Document layout analysis data:
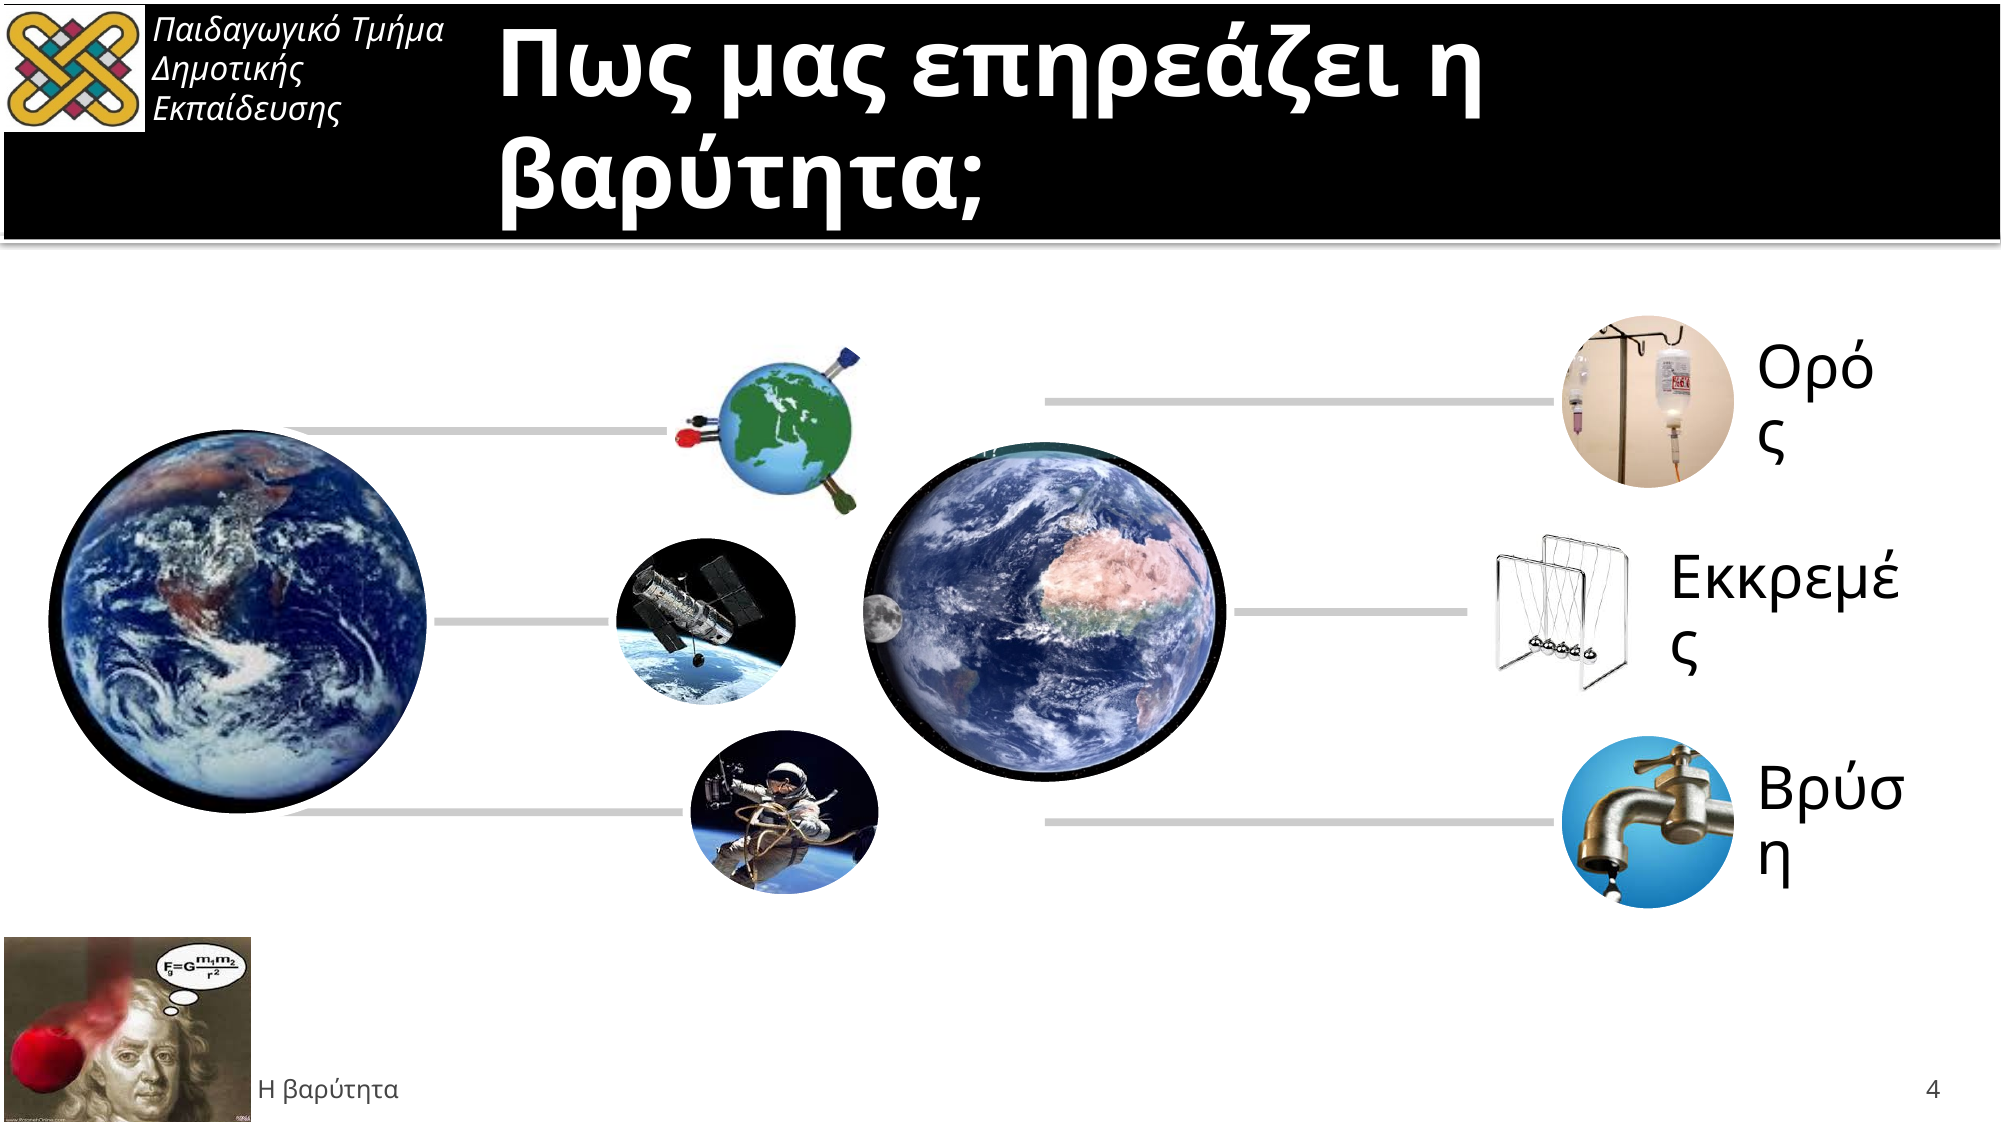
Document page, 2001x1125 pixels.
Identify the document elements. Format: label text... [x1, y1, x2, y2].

footer Η βαρύτητα [249, 1062, 1783, 1108]
picture [0, 5, 145, 132]
slide_number 4 [1794, 1062, 1955, 1108]
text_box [798, 233, 2000, 991]
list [0, 279, 792, 944]
picture [4, 944, 251, 1122]
title Πως μας επηρεάζει η βαρύτητα; [480, 30, 1955, 200]
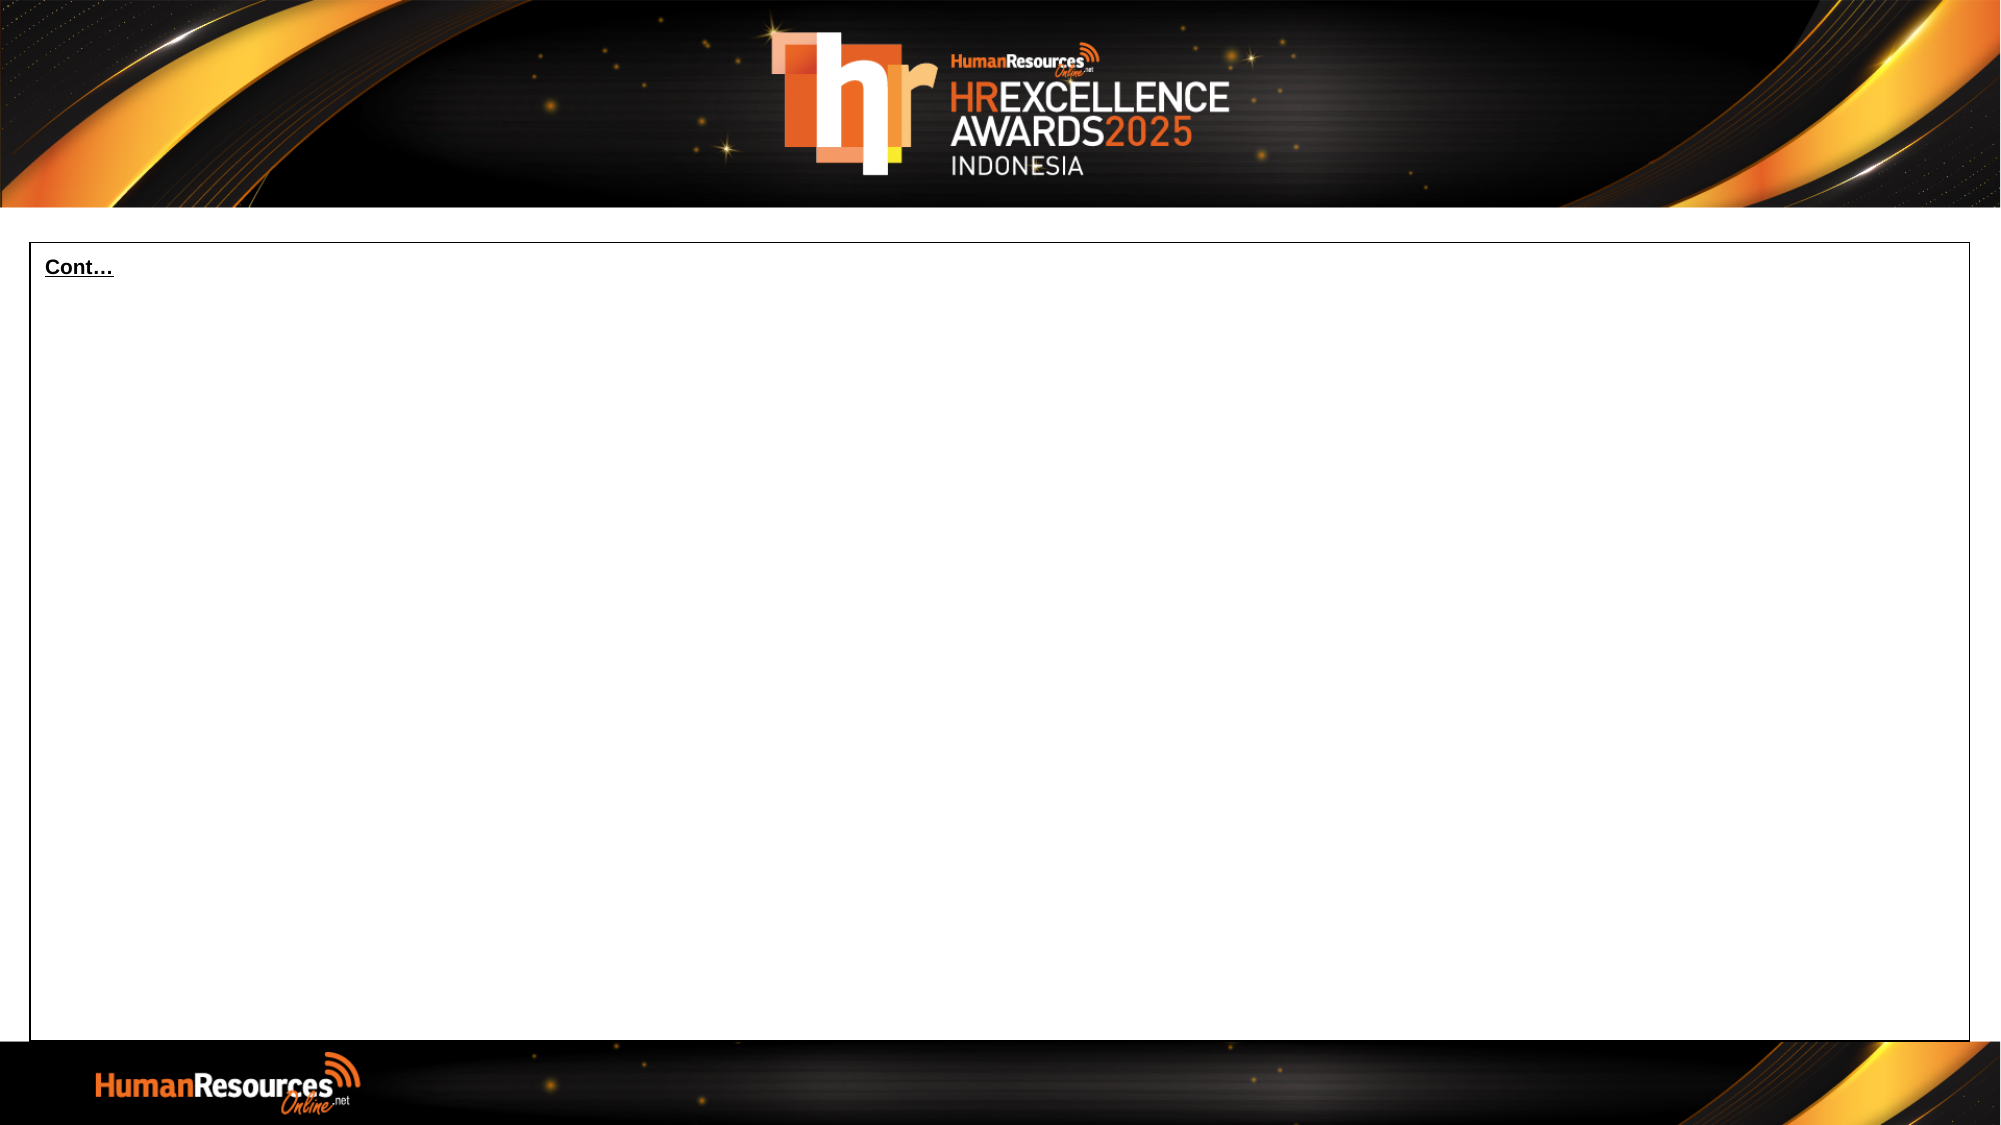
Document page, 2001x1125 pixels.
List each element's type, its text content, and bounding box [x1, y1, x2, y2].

picture [0, 0, 2001, 1125]
text_box Cont… [30, 242, 1970, 1042]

§ **Job item**
Word for word, give the entries above again, with no images included.

§ **Written response**
Document page, 2001x1125 pixels.
Identify the document elements. Format: label text... [x1, y1, x2, y2].

footer Η βαρύτητα [249, 1062, 1783, 1108]
picture [0, 5, 145, 132]
slide_number 4 [1794, 1062, 1955, 1108]
text_box [798, 233, 2000, 991]
list [0, 279, 792, 944]
picture [4, 944, 251, 1122]
title Πως μας επηρεάζει η βαρύτητα; [480, 30, 1955, 200]
Document page, 2001x1125 pixels.
List each element's type, its text content, and bounding box [x1, y1, x2, y2].

picture [0, 0, 2001, 1125]
text_box Cont… [30, 242, 1970, 1042]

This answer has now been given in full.